В японской культуре сознание, не акцентируясь на форме, направлено на потенциальность, являющуюся меональной стороной глубины реальности. Эта мео-нальность пассивна, т.е. она способна воспринимать любую форму, но не актуализировать ее. Поэтому форма вещи, которая в европейском сознании воспринимается как результат воплощения смысла в его определенности, в японской традиции воспринимается как случайно возникшая, и ее стабильность мимолетна. Ничто не гарантирует постоянства этой стабильности, вещь не таит в себе никаких вечных эйдосов и потому хрупка и легко может исчезнуть, не оставив следа. Чтобы не раствориться в меональности, сознание должно чем-то удерживаться, и единственное, что его удерживает, - восприятие именно этих хрупких вещей эмпирического мира.

Хрупкость вещи - это характеристика ее меональ-ной основы в глубине реальности, предполагающей возможность смысловой трансформации. Такая трансформация ведет к отрицанию понимания в соответствии с какими-либо принципами разума, так как в сфере меональности возможно все что угодно. Поэтому чтобы сознание могло оставаться собой, т.е. понимающим сознанием, оно должно возвращаться к конкретной эмпирической данности вещи. Характер реальности и конкретности этому возвращению придает не умопостигаемый смысл вещи, а ее частные эмпирические характеристики, которые для европейского восприятия могут показаться несущественными, не заслуживающими внимания. Именно детали эмпирических явлений удерживают сознание от бесконечной трансформации восприятия и растворения в потенциальности. Пожалуй, самым ярким примером этому могут служить средневековые «исторические повествования», в которых внимание уделяется не государственным свершениям, а мелким деталям частной жизни императоров и чиновников. «В жизнеописаниях высоких особ мы не отыщем великих деяний, глубоких раздумий о жизни, мужественных поступков, скорее узнаем, как печалился император о том, что увяли хризантемы, или что

скрип раздвижной двери напомнил кому-то об умершей возлюбленной...» [1. С. 202].

Апофатическое понимание символа может указывать на меональность глубины реальности.

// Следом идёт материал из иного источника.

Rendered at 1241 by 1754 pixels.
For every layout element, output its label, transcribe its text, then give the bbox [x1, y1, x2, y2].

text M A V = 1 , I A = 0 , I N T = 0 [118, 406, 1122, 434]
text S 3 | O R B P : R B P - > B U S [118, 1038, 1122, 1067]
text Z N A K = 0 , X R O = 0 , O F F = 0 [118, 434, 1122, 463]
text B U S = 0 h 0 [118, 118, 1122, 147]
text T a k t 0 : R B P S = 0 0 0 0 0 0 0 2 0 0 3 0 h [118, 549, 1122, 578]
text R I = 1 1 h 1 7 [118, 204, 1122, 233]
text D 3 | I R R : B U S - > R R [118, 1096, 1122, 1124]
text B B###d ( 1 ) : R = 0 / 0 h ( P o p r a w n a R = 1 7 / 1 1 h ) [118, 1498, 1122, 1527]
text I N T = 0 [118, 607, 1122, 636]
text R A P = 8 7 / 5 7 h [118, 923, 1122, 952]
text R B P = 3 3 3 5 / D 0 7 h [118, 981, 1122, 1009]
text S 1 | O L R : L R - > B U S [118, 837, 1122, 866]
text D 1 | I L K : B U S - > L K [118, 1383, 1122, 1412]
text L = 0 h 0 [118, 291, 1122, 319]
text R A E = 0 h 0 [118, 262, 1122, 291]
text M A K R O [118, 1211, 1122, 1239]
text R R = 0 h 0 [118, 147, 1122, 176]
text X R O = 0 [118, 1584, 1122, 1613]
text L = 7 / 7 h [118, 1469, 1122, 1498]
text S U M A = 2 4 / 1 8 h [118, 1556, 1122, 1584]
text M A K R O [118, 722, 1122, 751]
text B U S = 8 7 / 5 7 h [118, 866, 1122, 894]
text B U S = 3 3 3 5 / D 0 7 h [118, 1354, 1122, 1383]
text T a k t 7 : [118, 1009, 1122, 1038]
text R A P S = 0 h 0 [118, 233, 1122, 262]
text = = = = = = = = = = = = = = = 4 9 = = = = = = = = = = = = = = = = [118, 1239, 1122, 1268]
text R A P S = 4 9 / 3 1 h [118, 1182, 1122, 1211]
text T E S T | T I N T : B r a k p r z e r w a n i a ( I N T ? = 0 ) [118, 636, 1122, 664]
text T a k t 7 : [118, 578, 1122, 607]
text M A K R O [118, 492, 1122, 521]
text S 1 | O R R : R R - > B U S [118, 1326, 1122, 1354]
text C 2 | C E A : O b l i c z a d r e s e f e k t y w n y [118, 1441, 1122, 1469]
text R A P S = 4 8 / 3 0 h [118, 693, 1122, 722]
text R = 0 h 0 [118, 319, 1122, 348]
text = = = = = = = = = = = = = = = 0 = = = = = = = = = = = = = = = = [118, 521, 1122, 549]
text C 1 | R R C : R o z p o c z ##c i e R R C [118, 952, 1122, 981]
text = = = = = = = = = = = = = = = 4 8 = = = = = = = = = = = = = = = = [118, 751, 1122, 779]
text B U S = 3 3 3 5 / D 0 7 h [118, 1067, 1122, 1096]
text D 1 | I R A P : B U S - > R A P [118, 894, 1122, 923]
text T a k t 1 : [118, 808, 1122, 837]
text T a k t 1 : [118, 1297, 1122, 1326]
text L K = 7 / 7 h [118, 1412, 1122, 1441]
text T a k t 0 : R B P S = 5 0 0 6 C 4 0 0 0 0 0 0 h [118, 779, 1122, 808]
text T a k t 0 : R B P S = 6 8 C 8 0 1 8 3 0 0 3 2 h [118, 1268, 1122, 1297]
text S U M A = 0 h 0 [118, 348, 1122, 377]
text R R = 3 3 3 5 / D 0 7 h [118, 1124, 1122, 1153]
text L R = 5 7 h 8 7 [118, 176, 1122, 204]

Такое понимание может встречаться в разных культурах, однако именно в японской культуре сформировалась особая эмоциональная ориентация, позволяющая схватывать меональную глубину реальности, которая остается за пределами предзаданной смысловой определенности вещей.

Формы выражения внутреннего измерения символа в японской культуре

В классическом европейском искусстве эмпирические свойства материала полностью подчинены задаче выражения определенной идеи. Средства искусства позволяют преодолеть ограниченность эмпирического восприятия, выражая в произведении нечто большее, предполагаемое художественным замыслом. В эстетическом синтезе умопостигаемый смысл становится выраженным, преобразуя эмпирическую данность в новое художественное единство.

Японское искусство направлено на сохранение самих эмпирических свойств материала и естественной вещи, ее конкретные эмпирические свойства не преодолеваются, а фиксируются таким образом, чтобы вписать их в восприятие действительности, максимально подчеркивая конкретный характер этого восприятия. Например, несмотря на все многообразие европейских архитектурных стилей (все они служат воплощением какой-либо идеи - монументальности, незыблемости, устремленности к высшему, прагматичности, комфортности, декоративного украшения реальности и т.д.), японская архитектура ставит задачу вписать простые формы зданий в ландшафт, подчеркивая их естественность и конкретность безо всякой идейной подоплеки.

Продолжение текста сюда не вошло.